Relataron cómo fue herido el chico de Conesa
Declararon ayer los subalternos del oficial acusado. El adolescente perdió el bazo por un escopetazo.
RÍO NEGRO
VIEDMA (AV).- “Primero tiró desde la ventanilla del acompañante para atrás del móvil y después, mientras le ordenaba al pibe de la moto que se quedara al costado, señalándole con la escopeta, se escuchó el disparo y vi que el chico se tomó el abdomen y siguió un par de metros más”. Ese fue parte del testimonio del policía Marcos Sotello, quien en la madrugada del 19 de febrero de 2014 viajaba en el asiento trasero de la camioneta policial y detrás del oficial principal Guillermo Gianni, de 42 años, quien llegó ayer a juicio procesado por herir gravemente y a corta distancia a un joven de 15 años en un camino rural de Conesa.
Sotello recordó que el oficial se bajó nervioso diciendo “¡Qué macana que me mandé!”. El suboficial y el chofer, Erik Pacho, asistieron al joven colocándolo en el piso con la herida hacia arriba para tratar de detener la hemorragia. Luego pidieron una ambulancia, que tardó 20 minutos en llegar con el chofer y un enfermero.
El chico fue derivado al hospital Zatti de Viedma, donde pasó varios días en terapia intensiva. Fue operado y perdió el bazo producto del disparo.
Ayer la víctima estuvo en el edificio de Tribunales pero no en la audiencia. Sí participó su mamá, como querellante, quien no pudo evitar las lágrimas al escuchar los detalles de lo ocurrido.
Tras el hecho, allegados a la víctima aseguraron que esa noche el chico escapó de la Policía porque había sacado sin permiso la moto de su hermano y temió que se la secuestraran.

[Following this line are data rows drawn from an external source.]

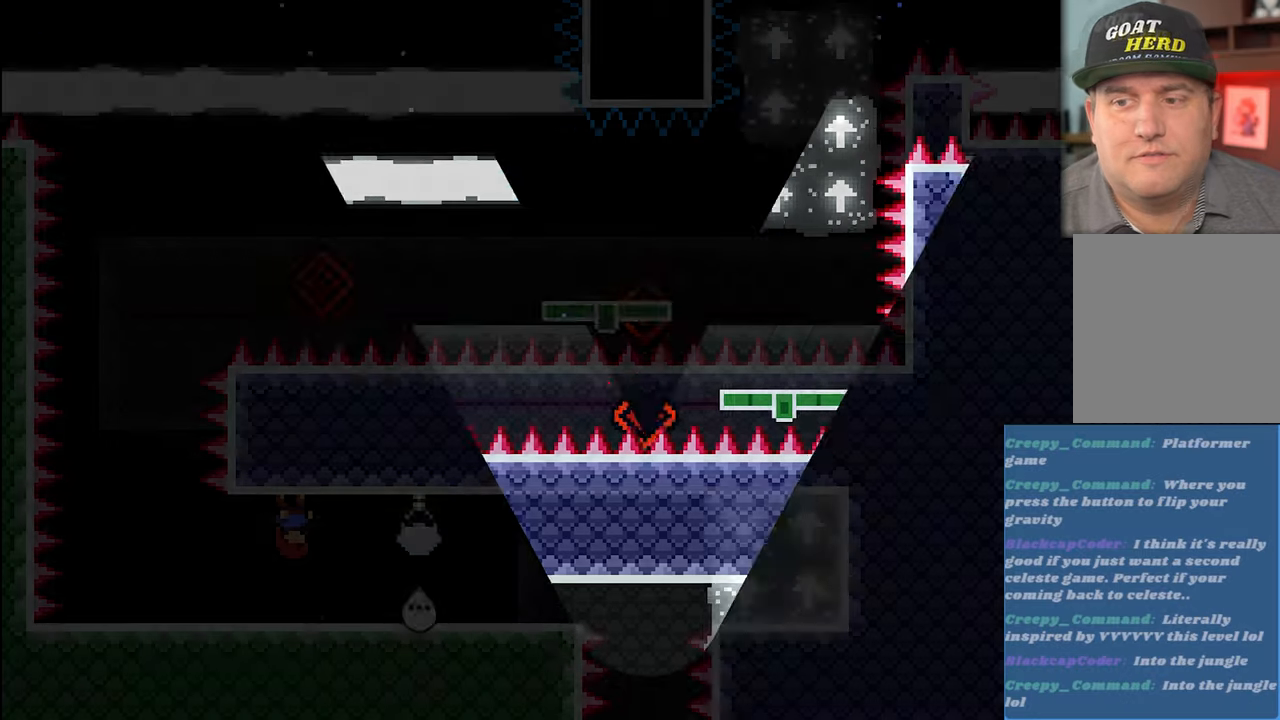
{"buttons": [], "left_stick": "left", "events": [[167, "R2", "up"], [317, "left_stick", "left"]]}
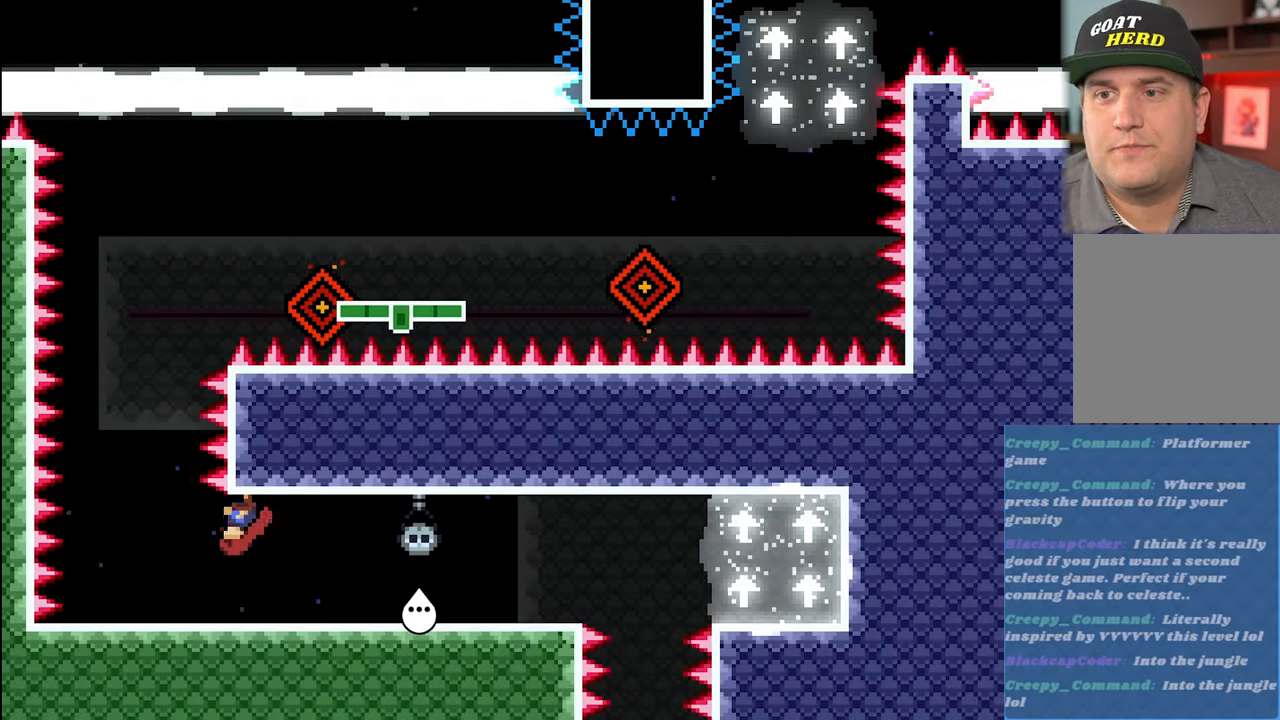
{"buttons": ["R2"], "left_stick": "center", "events": [[250, "R2", "down"], [250, "left_stick", "center"]]}
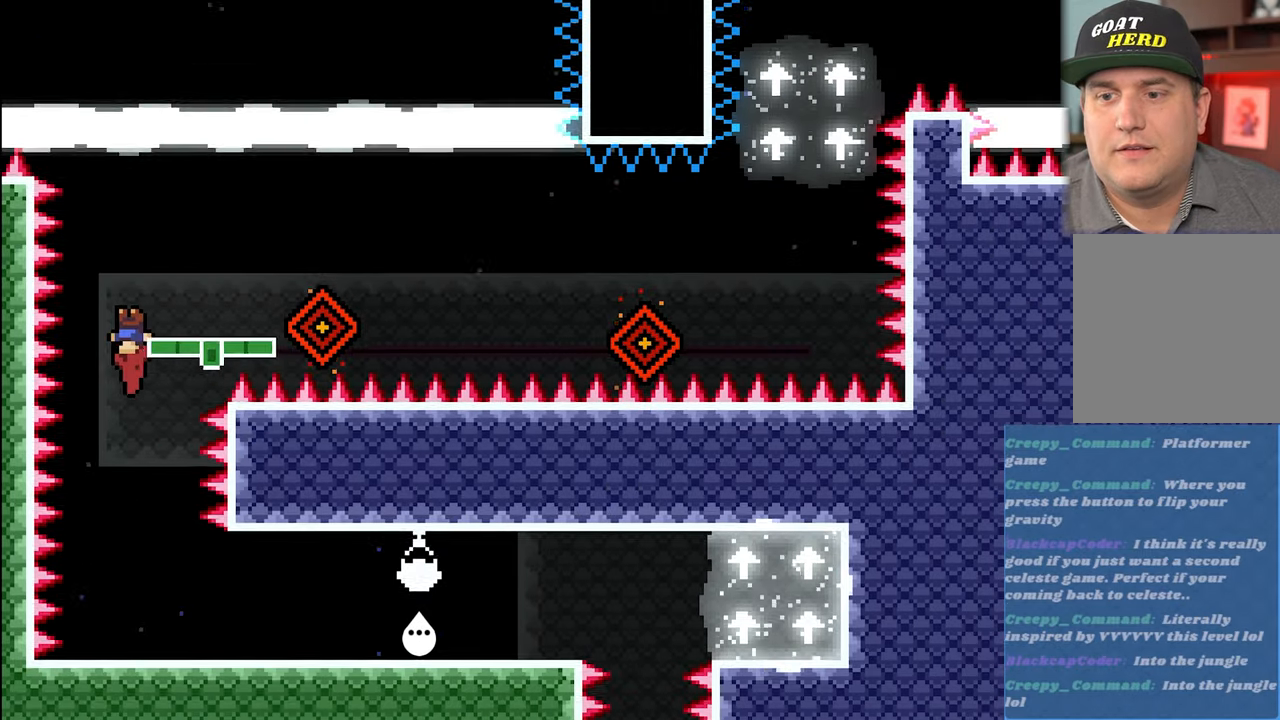
{"buttons": ["R2"], "left_stick": "center", "events": [[317, "left_stick", "right"], [400, "left_stick", "center"]]}
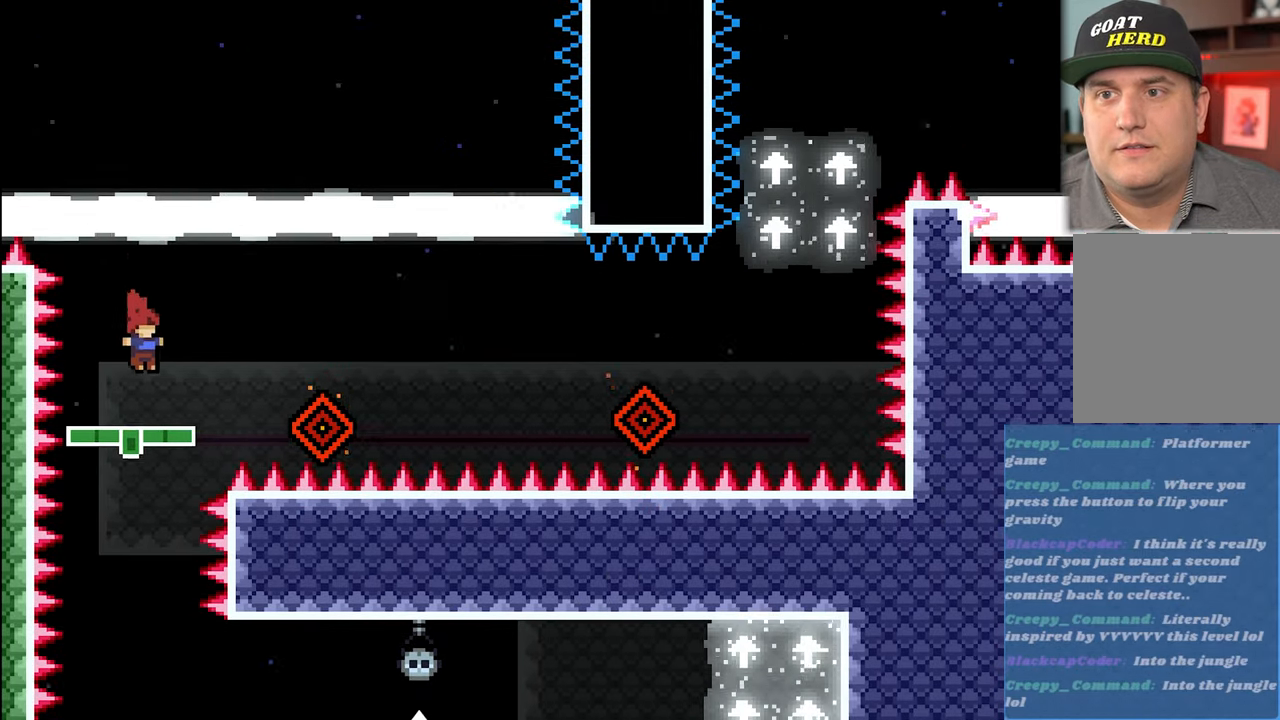
{"buttons": ["R2"], "left_stick": "center", "events": []}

El policía imputado se abstuvo de declarar ante los jueces Marcelo Chironi, Jorge Bustamante y Eduardo Roumec. Tanto Sotello como los otros dos policías -Antonio Rosales y Pacho- que participaron de aquel operativo bajo la conducción de Gianni coincidieron en que mientras perseguían a la par al joven de la moto por un camino de piedras, pozos y serrucho, el oficial pidió la escopeta y disparó una vez, y luego pidió otro cartucho e hirió al joven. También relataron que estaban de operativo por la seguidilla de robos de animales en esa zona, con las luces apagadas y en una garita. Agregaron que observaron a lo lejos dos luces que se aproximaban y que se apagaron un instante, como cuando una persona o animal pasa por delante. Recordaron que se fueron acercando hacia donde estaba el puesto y cuando estaban a unos metros encendieron las balizas y linternas dando la voz de alto, que los motociclistas no acataron sino que giraron en U y trataron de alejarse. Fue entonces cuando se inició la persecución de unos tres kilómetros, previo unos cuatro disparos al aire de los uniformados, hasta que fue herido el adolescente, quien ninguno vio que llevara algo sospechoso.
Pacho relató que junto con Sotello lo sostuvieron en la moto hasta recostarlo en el piso. “Traté de mantenerlo despierto todo el tiempo para que no perdiera la conciencia y con mi mano tapaba la herida y luego con un tapón con su remera. Se desvanecía y lo reanimaba. Me alcanzó a decir su nombre y la edad”, recordó.
De los tres sólo Rosales admitió haber hecho el curso de “escopetero” y reconoció que tiró con esa arma en aquel procedimiento además de Gianni.
El hecho
En la madrugada del 19 de febrero de 2014 un chico de 15 años, que iba en moto con un amigo, fue gravemente herido de un escopetazo policial. El adolescente no acató la orden de alto en un camino rural de Conesa y el oficial Guillermo Gianni le disparó a corta distancia.